Second is the question about meaning and belief. A key characteristic of our beliefs and our hopes - the so-called 'intentional states' of our minds - is that they are about the world. When you think that your dog is asleep, your thought is about something external to and independent of you, to wit, your dog. Similarly, when you say, e.g., 'Fido is asleep', the word (name) 'Fido' means, or refers to -is related to- that independent being. It is an abiding problem in philosophy to explain these relations. Generally, it is considered not to be trivial - not to be a relation, for example, which familiar computers can obviously stand in to the the thing in question, simply by generating some text with the word 'Fido' in it. One might have thought that for something to be an AI (so, lapsing back to the terms I am rejecting), its words have to have meaning and its internal states be about the world - that understanding AI requires solving the problem of intentionality. The jargon I'm recommending completely sunders these problems. Investigators into cogitation do not have to, and should not have to, solve the philosophical problem of intentionality, in order to do their work. These are separate problems.
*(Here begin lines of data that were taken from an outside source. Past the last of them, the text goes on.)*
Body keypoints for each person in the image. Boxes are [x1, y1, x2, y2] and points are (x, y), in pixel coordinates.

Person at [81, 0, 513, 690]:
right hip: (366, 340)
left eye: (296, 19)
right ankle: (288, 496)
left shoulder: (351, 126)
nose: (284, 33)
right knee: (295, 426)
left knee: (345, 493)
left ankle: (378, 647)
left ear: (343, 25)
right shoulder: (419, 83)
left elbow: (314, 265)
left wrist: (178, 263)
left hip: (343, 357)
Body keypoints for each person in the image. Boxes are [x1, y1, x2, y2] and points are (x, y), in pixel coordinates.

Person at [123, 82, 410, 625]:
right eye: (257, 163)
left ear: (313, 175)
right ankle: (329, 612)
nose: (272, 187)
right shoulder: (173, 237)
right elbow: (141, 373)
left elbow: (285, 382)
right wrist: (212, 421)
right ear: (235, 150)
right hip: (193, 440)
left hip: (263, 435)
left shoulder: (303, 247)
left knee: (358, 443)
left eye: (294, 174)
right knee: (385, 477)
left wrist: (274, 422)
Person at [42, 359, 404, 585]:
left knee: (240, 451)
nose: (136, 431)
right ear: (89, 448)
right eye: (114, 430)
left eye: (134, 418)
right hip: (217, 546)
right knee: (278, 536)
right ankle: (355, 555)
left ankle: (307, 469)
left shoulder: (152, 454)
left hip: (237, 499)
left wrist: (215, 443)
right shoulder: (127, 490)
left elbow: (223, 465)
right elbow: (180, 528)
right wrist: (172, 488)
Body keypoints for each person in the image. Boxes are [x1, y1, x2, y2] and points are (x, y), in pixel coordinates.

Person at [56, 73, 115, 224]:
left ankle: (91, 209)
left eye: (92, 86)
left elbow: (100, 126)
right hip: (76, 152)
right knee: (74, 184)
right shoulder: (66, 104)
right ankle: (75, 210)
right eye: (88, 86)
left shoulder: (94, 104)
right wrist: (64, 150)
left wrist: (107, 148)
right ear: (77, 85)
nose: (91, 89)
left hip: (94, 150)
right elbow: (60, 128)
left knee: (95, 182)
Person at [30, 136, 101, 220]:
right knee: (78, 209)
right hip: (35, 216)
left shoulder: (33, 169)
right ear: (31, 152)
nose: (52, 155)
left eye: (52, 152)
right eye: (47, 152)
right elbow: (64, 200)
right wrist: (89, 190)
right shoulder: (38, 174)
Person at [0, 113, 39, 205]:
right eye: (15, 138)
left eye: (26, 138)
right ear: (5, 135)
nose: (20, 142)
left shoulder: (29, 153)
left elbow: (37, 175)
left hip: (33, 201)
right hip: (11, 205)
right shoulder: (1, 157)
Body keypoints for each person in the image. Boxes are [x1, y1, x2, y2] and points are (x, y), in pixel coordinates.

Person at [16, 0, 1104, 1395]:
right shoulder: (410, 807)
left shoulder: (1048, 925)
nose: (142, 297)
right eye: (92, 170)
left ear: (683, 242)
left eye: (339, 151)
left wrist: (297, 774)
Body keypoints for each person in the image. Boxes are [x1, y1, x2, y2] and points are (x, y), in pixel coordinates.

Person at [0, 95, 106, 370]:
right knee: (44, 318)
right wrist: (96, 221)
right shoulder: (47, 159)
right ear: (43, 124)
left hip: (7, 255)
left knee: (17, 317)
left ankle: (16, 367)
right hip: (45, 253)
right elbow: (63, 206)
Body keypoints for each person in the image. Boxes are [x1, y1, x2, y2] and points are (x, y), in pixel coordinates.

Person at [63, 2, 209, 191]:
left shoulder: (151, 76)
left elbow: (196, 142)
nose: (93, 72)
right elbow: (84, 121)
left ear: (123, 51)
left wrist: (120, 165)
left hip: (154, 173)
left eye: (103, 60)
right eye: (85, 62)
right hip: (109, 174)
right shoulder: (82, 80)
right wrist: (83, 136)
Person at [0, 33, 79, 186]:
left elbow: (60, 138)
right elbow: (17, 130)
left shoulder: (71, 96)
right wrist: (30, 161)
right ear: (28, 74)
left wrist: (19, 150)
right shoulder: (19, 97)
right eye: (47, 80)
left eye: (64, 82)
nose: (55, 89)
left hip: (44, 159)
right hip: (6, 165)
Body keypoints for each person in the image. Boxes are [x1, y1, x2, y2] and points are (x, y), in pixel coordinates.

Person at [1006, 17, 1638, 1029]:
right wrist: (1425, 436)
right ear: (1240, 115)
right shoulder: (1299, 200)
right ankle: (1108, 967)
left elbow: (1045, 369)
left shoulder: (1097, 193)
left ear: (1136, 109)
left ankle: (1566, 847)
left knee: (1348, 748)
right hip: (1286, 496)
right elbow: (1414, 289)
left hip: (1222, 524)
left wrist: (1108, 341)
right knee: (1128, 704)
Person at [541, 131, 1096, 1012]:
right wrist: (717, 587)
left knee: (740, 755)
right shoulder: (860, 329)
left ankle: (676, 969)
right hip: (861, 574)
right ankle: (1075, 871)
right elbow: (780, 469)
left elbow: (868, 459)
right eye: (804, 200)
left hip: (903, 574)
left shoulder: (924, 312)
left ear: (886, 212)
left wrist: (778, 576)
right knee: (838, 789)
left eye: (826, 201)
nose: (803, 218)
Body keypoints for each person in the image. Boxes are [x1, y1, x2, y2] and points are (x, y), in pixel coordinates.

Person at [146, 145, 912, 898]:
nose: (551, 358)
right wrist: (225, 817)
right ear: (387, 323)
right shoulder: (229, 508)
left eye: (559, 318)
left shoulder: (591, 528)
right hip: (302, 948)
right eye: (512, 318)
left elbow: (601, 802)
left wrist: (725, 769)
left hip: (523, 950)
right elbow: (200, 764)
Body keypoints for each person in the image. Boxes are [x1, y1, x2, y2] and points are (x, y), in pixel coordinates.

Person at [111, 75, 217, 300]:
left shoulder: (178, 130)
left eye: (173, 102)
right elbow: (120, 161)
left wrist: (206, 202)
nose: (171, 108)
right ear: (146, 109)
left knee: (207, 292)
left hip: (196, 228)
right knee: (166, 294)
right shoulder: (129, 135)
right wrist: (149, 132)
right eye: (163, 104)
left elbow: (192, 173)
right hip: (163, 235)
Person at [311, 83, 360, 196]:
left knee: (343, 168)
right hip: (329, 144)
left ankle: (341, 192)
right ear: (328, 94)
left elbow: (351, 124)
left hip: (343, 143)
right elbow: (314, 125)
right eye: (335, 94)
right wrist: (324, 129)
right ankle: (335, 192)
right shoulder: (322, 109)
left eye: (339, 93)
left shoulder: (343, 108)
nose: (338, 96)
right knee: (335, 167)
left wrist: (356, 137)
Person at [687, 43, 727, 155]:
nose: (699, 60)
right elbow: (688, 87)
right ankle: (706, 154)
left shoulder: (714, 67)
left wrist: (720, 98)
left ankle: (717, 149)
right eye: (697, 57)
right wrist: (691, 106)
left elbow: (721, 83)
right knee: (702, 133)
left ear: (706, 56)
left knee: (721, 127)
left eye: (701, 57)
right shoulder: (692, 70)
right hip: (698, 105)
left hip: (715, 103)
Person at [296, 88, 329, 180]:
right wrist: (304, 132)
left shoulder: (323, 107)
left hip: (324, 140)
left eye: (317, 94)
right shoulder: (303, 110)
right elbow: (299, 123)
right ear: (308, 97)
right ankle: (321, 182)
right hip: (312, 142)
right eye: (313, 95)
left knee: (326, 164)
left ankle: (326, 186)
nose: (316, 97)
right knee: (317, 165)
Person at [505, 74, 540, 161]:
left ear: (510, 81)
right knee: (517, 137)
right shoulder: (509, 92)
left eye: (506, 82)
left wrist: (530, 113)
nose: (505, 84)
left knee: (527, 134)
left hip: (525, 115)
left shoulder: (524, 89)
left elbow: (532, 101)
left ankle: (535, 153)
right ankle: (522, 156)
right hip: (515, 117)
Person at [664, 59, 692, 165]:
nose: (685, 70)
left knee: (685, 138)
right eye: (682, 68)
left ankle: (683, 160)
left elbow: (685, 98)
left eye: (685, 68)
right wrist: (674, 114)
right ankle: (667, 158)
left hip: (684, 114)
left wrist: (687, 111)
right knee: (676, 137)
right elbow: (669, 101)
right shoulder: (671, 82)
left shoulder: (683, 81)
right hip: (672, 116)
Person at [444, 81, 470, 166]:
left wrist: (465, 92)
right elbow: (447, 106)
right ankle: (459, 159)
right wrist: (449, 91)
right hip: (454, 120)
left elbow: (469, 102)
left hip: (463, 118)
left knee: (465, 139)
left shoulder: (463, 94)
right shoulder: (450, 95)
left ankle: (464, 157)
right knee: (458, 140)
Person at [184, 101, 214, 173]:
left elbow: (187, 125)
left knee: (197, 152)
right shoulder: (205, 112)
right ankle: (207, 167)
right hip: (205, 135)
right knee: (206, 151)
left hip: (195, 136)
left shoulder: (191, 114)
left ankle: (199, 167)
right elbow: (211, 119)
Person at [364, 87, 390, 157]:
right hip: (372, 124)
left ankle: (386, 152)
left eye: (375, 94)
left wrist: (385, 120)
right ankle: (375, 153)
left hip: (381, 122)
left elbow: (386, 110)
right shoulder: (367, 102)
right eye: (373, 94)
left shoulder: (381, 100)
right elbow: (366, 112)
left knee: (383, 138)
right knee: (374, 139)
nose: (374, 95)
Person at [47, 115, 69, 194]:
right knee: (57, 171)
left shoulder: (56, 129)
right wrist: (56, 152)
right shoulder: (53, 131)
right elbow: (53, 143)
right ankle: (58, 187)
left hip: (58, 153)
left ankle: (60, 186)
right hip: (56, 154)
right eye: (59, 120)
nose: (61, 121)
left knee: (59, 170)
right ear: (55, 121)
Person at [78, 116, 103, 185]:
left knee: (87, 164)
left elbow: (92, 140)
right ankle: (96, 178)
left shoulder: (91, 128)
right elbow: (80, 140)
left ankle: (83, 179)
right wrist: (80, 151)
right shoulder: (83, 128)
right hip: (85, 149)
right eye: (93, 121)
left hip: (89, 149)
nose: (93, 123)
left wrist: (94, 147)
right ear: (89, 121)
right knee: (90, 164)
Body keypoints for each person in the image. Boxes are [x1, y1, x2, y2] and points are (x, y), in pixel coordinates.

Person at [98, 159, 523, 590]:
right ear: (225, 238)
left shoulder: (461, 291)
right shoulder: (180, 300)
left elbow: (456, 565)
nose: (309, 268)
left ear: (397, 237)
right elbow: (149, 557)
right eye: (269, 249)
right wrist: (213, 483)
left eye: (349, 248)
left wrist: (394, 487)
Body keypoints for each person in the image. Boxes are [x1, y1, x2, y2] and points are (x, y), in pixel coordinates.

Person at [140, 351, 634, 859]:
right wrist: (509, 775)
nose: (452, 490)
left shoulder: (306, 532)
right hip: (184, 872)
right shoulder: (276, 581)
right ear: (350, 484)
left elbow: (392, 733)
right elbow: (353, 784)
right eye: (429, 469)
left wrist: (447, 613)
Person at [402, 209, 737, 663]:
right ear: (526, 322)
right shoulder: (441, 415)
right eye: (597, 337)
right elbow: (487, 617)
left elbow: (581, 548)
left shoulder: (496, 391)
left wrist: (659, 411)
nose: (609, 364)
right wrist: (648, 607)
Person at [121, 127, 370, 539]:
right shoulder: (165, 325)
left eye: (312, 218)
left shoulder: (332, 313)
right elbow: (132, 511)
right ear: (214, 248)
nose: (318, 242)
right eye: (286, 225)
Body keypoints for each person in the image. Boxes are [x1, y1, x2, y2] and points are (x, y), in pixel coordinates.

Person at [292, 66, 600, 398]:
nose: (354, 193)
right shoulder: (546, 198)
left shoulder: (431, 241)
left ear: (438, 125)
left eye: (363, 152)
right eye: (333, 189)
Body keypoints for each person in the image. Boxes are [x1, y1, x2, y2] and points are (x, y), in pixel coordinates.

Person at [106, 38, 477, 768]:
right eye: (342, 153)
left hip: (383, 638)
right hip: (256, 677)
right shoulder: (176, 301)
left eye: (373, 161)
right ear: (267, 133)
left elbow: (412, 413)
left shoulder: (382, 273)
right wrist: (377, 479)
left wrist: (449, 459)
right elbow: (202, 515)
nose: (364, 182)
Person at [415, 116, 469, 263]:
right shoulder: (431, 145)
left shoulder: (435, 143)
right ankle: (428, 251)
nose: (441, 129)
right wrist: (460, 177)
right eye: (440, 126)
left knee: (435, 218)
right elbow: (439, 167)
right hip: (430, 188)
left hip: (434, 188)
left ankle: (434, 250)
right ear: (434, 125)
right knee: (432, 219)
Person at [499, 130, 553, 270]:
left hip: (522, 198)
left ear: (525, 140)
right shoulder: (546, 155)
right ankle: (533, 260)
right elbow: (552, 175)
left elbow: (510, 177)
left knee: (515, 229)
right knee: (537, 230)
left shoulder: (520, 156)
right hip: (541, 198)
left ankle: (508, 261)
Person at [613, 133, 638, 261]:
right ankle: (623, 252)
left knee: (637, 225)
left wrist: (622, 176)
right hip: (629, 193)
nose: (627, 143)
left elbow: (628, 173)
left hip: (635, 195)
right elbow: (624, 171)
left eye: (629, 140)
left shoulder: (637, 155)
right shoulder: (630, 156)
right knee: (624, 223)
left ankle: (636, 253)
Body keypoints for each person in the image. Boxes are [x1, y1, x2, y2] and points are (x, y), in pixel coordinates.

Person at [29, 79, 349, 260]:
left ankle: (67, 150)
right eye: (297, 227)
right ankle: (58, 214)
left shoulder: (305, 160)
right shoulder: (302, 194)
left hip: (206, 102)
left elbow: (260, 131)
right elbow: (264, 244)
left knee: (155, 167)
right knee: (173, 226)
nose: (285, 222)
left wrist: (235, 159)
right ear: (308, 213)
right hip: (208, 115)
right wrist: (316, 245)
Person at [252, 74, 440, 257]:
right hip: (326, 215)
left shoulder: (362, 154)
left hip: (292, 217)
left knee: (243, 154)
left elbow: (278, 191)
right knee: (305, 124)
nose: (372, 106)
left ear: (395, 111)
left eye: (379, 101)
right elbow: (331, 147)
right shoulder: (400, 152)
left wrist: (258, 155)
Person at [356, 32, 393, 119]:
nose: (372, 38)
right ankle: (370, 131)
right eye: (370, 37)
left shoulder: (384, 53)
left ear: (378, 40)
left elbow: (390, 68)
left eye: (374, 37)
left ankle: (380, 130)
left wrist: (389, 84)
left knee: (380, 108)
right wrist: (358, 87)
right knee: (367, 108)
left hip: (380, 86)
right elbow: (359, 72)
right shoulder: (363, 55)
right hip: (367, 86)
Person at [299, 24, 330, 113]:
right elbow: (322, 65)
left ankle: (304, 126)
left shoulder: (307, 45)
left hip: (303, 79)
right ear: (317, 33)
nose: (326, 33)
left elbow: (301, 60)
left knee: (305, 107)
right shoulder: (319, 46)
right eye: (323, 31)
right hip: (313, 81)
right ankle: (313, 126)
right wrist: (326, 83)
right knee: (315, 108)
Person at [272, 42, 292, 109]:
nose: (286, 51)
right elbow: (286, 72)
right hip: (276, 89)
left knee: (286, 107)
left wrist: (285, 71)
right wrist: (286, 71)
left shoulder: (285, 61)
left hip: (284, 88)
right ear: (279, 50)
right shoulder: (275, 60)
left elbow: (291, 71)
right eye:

My last point is the one I passed over earlier, concerning thinking. In the picture I am recommending, we have two quite different, incompatible ways of understanding ourselves. One is as complex physical objects bound by the laws of nature, tracing sometimes elaborate but in a sense completely predictable paths through the world. The problem of cogitation belongs to this understanding. This is the world of science and the understanding it affords. The second understanding is as rational, willful agents, bound in some sense by the principles of reason, with intentionality and capable of meaningful speech. In this view, we talk meaningfully and reason and matter to one another. The activity of thinking belongs to this second picture - it is something done by intentional agents, not by merely complex physical systems. This position is a kind of dualism, I acknowledge. It is not a dualism of substance - of mind and matter- though, but rather a dualism in our understanding of ourselves.